Don't miss: A Northern Lights Dream
This year's performance season for Summer Opera Lyric Theatre (SOLT) kicks off on July 28, with a Canadian double-bill: John Beckwith's Night Blooming Cereus and Michael Rose's A Northern Light's Dream. The latter is a new SOLT commission that sees its world premiere this summer; it draws inspiration from Shakespeare's A Midsummer Night's Dream, and the Ontario-set Northern Lights Dream - a man's coming-out story, told from the vantage point of his wife - holds a similar balance of earthiness and magic.
Rose chats about storytelling, inspiration from the greats, and why opera should be seen and not simply heard.
What can you tell us about A Northern Lights Dream?
Last August, [SOLT General Director] Guillermo Silva-Marin asked me if I would be interested in writing a new piece for Summer Opera Lyric Theatre, to be performed in the 2017 summer festival. He wanted to present a one-act opera written in the 1950's by James Reaney and John Beckwith, called Night Blooming Cereus. But he needed something to go with it. I told him I'd have to think about it, then immediately blurted, "Yes, yes, yes!"
Although it's not stated in the opera, when I read the published libretto for Cereus, I discovered that the story was set in the town of Shakespeare, Ontario. As soon as I saw that, I knew what I wanted to do. For a long time, I had wanted to write a story about a married man coming to terms with his homosexuality. But I wanted to write it from the wife's point of view. I've always felt that her side of the story has been unjustly ignored. There are many wonderful versions of his story, but few - if any at all - about her. And yet her story is so full of dramatic potential! So, when I started thinking about Shakespeare – both the town and the writer – I knew I had a way to tell that story. I would use Shakespeare's Robin (Puck), from A Midsummer Night's Dream, as its dramatic engine.
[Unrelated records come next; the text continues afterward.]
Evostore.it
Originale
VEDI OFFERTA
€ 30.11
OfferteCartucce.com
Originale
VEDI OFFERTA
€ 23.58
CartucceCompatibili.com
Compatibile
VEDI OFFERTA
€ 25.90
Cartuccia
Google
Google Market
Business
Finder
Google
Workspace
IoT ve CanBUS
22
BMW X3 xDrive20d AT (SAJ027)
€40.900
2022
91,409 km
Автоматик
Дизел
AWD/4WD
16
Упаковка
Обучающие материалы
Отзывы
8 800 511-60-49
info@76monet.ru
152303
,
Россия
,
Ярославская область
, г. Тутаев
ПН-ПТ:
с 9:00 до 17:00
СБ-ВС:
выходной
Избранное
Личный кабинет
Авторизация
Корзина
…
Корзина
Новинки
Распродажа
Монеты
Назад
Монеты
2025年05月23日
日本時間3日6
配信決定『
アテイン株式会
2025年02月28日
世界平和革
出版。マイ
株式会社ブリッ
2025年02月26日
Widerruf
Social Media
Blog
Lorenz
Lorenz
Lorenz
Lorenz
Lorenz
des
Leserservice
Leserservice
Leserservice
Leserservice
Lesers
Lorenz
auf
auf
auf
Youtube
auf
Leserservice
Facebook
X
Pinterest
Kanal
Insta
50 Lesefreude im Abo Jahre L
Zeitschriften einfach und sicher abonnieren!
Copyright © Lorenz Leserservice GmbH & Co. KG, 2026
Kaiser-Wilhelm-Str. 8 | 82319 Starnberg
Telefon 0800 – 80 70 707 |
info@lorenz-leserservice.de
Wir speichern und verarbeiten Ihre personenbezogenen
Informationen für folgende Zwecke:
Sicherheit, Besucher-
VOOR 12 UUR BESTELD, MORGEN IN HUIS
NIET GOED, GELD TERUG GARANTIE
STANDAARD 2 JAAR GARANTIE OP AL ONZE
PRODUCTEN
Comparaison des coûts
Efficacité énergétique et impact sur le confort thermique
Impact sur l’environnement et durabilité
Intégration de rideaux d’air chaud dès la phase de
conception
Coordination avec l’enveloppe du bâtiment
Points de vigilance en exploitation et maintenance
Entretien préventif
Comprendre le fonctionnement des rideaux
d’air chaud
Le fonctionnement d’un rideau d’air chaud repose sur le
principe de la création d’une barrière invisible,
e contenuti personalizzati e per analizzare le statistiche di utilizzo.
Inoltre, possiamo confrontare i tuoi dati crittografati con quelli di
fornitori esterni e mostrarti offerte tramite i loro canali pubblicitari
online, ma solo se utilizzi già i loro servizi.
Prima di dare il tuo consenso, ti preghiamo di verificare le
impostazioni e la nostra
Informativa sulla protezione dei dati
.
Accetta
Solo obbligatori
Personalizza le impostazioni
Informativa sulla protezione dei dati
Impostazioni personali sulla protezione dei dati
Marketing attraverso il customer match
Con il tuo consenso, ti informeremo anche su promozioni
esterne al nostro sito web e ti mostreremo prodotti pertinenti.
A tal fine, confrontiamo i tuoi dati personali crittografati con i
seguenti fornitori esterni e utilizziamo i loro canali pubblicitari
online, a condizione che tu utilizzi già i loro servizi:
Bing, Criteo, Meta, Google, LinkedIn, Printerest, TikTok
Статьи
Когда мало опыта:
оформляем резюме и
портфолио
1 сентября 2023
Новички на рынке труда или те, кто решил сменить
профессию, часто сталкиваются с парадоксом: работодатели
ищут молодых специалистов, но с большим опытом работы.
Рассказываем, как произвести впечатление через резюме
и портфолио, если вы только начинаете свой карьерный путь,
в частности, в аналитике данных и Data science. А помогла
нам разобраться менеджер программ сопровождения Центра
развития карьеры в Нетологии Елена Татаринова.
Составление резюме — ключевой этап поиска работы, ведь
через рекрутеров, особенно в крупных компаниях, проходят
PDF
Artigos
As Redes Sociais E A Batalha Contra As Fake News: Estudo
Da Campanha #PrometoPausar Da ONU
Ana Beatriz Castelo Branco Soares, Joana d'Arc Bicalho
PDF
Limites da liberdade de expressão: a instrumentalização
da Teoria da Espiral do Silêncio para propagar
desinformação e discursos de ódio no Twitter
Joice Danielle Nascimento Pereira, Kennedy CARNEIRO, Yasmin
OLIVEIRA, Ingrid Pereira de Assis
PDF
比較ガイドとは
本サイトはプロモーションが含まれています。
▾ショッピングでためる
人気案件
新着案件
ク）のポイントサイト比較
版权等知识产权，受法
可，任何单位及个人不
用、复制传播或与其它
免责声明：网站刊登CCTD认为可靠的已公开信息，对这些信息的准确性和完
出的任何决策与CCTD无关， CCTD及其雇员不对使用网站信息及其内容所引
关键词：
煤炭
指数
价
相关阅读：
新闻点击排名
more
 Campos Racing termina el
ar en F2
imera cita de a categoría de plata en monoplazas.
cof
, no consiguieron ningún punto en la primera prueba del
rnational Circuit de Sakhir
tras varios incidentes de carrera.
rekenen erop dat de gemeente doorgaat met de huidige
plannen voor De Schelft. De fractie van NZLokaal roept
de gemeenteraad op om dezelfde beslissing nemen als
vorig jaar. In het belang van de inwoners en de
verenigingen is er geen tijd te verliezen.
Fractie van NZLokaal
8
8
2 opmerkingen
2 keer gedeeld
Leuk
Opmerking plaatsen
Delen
Originally, I wanted to use the same voice types that John Beckwith used in Cereus. This seemed practical, given that both shows would be performed together. But in writing the music, I discovered that one of the voices – a bass – didn't fit. I didn't need a bass. I needed a tenor. But for this one exception, both works can be performed with the same cast.
Musically, the piece is a hybrid, straddling sounds and structures that people will associate with opera and with musical theater. The degree of opera-ness and musical-ness depends on the nature of the character. The more other-worldly the character (a handmaiden to the goddess Aurora, for instance), the more operatic the sound. There is also a lot of spoken dialogue. In this sense, it has much in common with a play.
How have you paired a contemporary, Canadian-set story with inspiration from Shakespeare and mythology?
To tell the story of a wife coming to the realization that her husband is gay, you need a catalyst. Something must happen to put the idea into her head, when every fibre of her being wants to deny the possibility. Then she needs time to deal with it. To do all this within the limits of a one-act play is a huge challenge.
But not so much, if you can use magic! So, I invented a goddess who loves to open the eyes of mismatched lovers. And I let her do all the work – with the help of Shakespeare's Puck, from A Midsummer Night's Dream, who is now four hundred years old and enjoying modern life in Shakespeare, Ontario.
What do you think makes a story "operatic"?
I think opera, like any dramatic form, requires a story that needs to be seen and not just heard. Otherwise, it's a radio play. Or a radio opera (if such a thing exists). But that’s also true of plays, musicals, and movies. All of them require something visual or theatrical.
Opera, or any kind of music theatre must also have an inner emotional story that is best portrayed through music. But this could also be said of film. Music scoring for film is horribly undervalued. But it makes the art of film the closest relative to opera. Closer than plays, I would say. Most films would be as dull as dirt without the music. A brilliant film director – Hitchcock, for instance – knows its value. He may have been the most operatic of all film directors. Music can move things forward, create suspense, and let us feel in a direct way what the characters are feeling.
What do you hope audiences will take away from the world premiere run of A Northern Lights Dream?
It's a comedy, so I hope people will laugh! I would be incredibly happy just to hear laughter. But I also hope the audience will be touched by the story in some way. What more could a writer want?